TASK ▸
Pictures in the material below are to be left out, and only the lines from the line with "FAHRZEUGE AUS ITALIEN AM 22.05.2" up to and including the line with "Купити Filecoin в іншій" are to be written out exactly.

INPUT FOR THIS TASK ▸
□ □ □ □ □ □ □
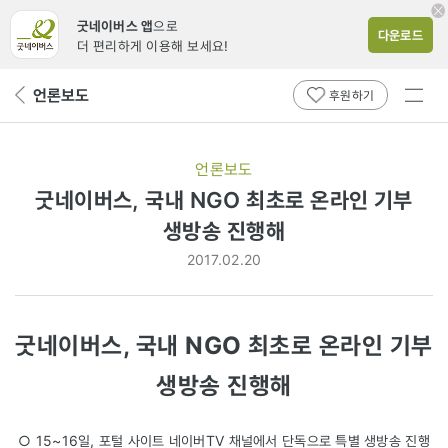
굿네이버스 앱
으로
다운로드
더 편리하게 이용해 보세요!
전체
언론보도
뒤
후원하기
메뉴
페
보기
이
지
언론보도
로
굿네이버스, 국내 NGO 최초로 온라인 기부
생방송 진행해
2017.02.20
굿네이버스, 국내 NGO 최초로 온라인 기부
생방송 진행해
○ 15~16일, 포털 사이트 네이버TV 채널에서 단독으로 특별 생방송 진행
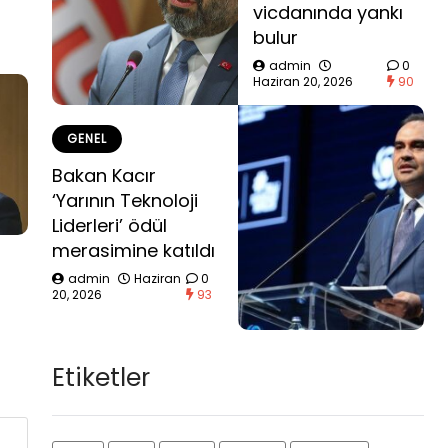
vicdanında yankı
bulur
admin
0
Haziran 20, 2026
90
GENEL
Bakan Kacır
‘Yarının Teknoloji
Liderleri’ ödül
merasimine katıldı
admin
Haziran
0
20, 2026
93
Etiketler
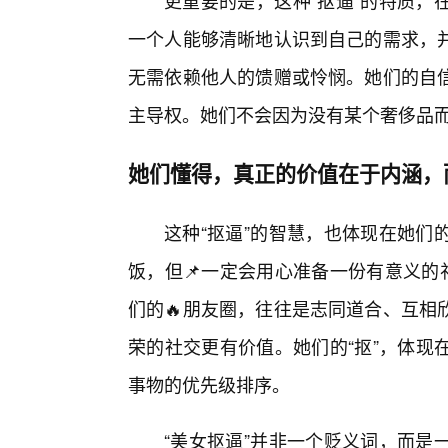
更重要的是，这种“抠逼”的特质，
一个人能够清晰地认识到自己的需求，
无需依赖他人的馈赠或怜悯。她们的自
主导权。她们不会因为没有某个奢侈品
她们懂得，真正的价值在于内涵，
这种“抠逼”的智慧，也体现在她们
饭，但📌一定会用心准备一份有意义的
们的🔥朋友圈，往往是志同道合、互相
荣的社交更有价值。她们的“抠”，体现
事物的优先级排序。
“美女抠逼”并非一个贬义词，而是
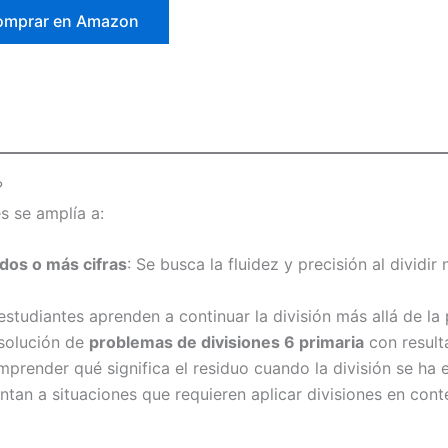
omprar en Amazon
?
es se amplía a:
 dos o más cifras
: Se busca la fluidez y precisión al dividi
 estudiantes aprenden a continuar la división más allá de la
esolución de
problemas de divisiones 6 primaria
con result
mprender qué significa el residuo cuando la división se ha 
entan a situaciones que requieren aplicar divisiones en co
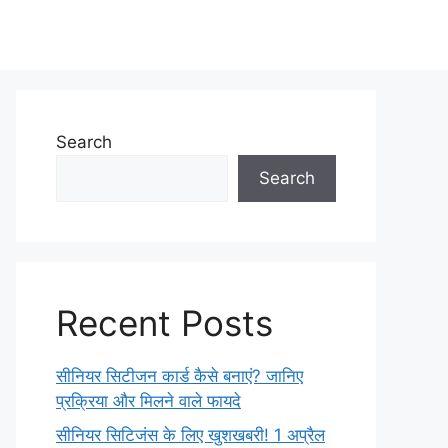
Search
Search
Recent Posts
सीनियर सिटीजन कार्ड कैसे बनाएं? जानिए
प्रक्रिया और मिलने वाले फायदे
सीनियर सिटिजंस के लिए खुशखबरी! 1 अप्रैल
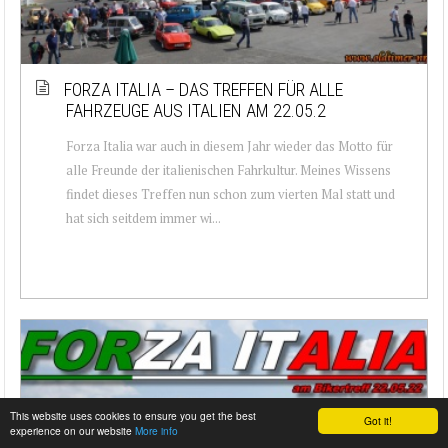
FORZA ITALIA – DAS TREFFEN FÜR ALLE
FAHRZEUGE AUS ITALIEN AM 22.05.2
Forza Italia war auch in diesem Jahr wieder das Motto für
alle Freunde der italienischen Fahrkultur. Meines Wissens
findet dieses Treffen nun schon zum vierten Mal statt und
hat sich seitdem immer wi...
This website uses cookies to ensure you get the best
Got it!
experience on our website
More info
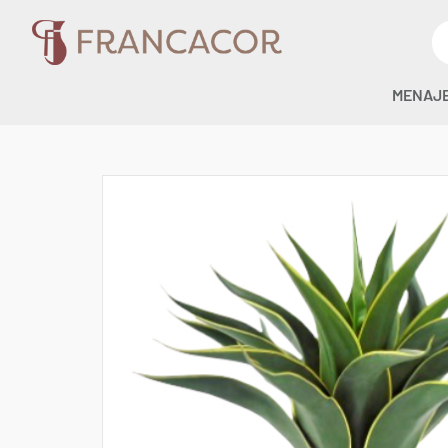
MENAJ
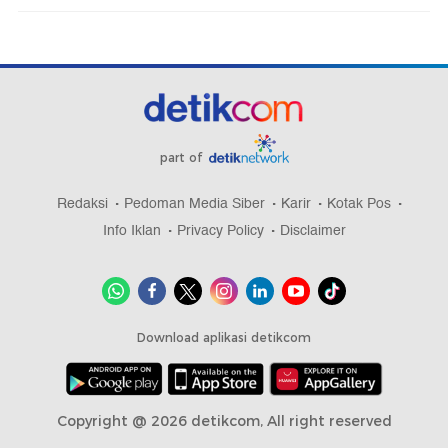
part of
Redaksi
Pedoman Media Siber
Karir
Kotak Pos
Info Iklan
Privacy Policy
Disclaimer
Download aplikasi detikcom
Copyright @ 2026 detikcom, All right reserved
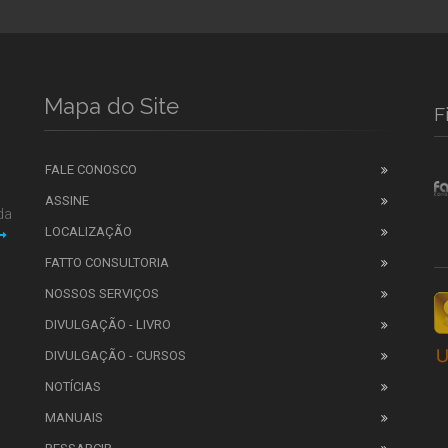
Mapa do Site
F
FALE CONOSCO
ASSINE
da
LOCALIZAÇÃO
FATTO CONSULTORIA
NOSSOS SERVIÇOS
DIVULGAÇÃO - LIVRO
DIVULGAÇÃO - CURSOS
NOTÍCIAS
MANUAIS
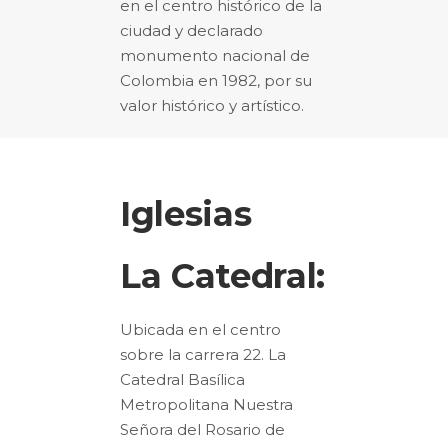
en el
centro histórico
de la
ciudad y declarado
monumento nacional de
Colombia en
1982
, por su
valor histórico y artístico.
Iglesias
La Catedral:
Ubicada en el centro
sobre la carrera 22. La
Catedral Basílica
Metropolitana Nuestra
Señora del Rosario de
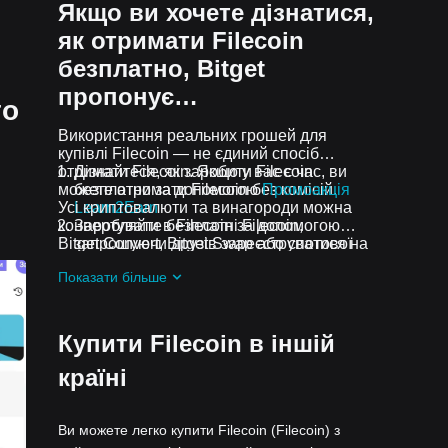
Якщо ви хочете дізнатися,
як отримати Filecoin
безплатно, Bitget
пропонує…
го
Використання реальних грошей для
купівлі Filecoin — не єдиний спосіб
отримати Filecoin. Якщо у вас є час, ви
Дізнайтеся, як заробити Filecoin
можете отримати Filecoin без комісій.
безплатно за допомогою
Промоакція
Усі криптовалюти та винагороди можна
Learn2Earn
конвертувати в Filecoin за допомогою
Заробляйте безплатні Filecoin,
Bitget Convert, Bitget Swap або спотової
запрошуючи друзів зареєструватися на
торгівлі.
Bitget
Промоакція Assist2Earn
Показати більше
Отримуйте безплатні Filecoin у вигляді
аірдропів, приєднавшись до
Актуальні
челенджі та промоакції
Купити Filecoin в іншій
країні
Ви можете легко купити Filecoin (Filecoin) з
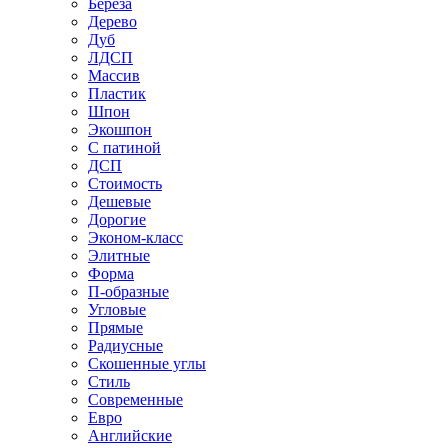
Береза
Дерево
Дуб
ЛДСП
Массив
Пластик
Шпон
Экошпон
С патиной
ДСП
Стоимость
Дешевые
Дорогие
Эконом-класс
Элитные
Форма
П-образные
Угловые
Прямые
Радиусные
Скошенные углы
Стиль
Современные
Евро
Английские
□ □ □ □ □ □ □
RESPONSE AREA ▸
FAHRZEUGE AUS ITALIEN AM 22.05.2
Forza Italia war auch in diesem Jahr wieder das Motto für
alle Freunde der italienischen Fahrkultur. Meines Wissens
findet dieses Treffen nun schon zum vierten Mal statt und
hat sich seitdem immer wi...
This website uses cookies to ensure you get the best
Got it!
experience on our website
More info
MENAJ
part of
Redaksi
Pedoman Media Siber
Karir
Kotak Pos
Info Iklan
Privacy Policy
Disclaimer
Download aplikasi detikcom
Copyright @ 2026 detikcom, All right reserved
Mapa do Site
F
FALE CONOSCO
ASSINE
da
LOCALIZAÇÃO
FATTO CONSULTORIA
NOSSOS SERVIÇOS
DIVULGAÇÃO - LIVRO
DIVULGAÇÃO - CURSOS
NOTÍCIAS
MANUAIS
en el
centro histórico
de la
ciudad y declarado
monumento nacional de
Colombia en
1982
, por su
valor histórico y artístico.
Iglesias
La Catedral:
Ubicada en el centro
sobre la carrera 22. La
Catedral Basílica
Metropolitana Nuestra
Señora del Rosario de
Якщо ви хочете дізнатися,
як отримати Filecoin
безплатно, Bitget
пропонує…
го
Використання реальних грошей для
купівлі Filecoin — не єдиний спосіб
отримати Filecoin. Якщо у вас є час, ви
Дізнайтеся, як заробити Filecoin
можете отримати Filecoin без комісій.
безплатно за допомогою
Промоакція
Усі криптовалюти та винагороди можна
Learn2Earn
конвертувати в Filecoin за допомогою
Заробляйте безплатні Filecoin,
Bitget Convert, Bitget Swap або спотової
запрошуючи друзів зареєструватися на
торгівлі.
Bitget
Промоакція Assist2Earn
Показати більше
Отримуйте безплатні Filecoin у вигляді
аірдропів, приєднавшись до
Актуальні
челенджі та промоакції
Купити Filecoin в іншій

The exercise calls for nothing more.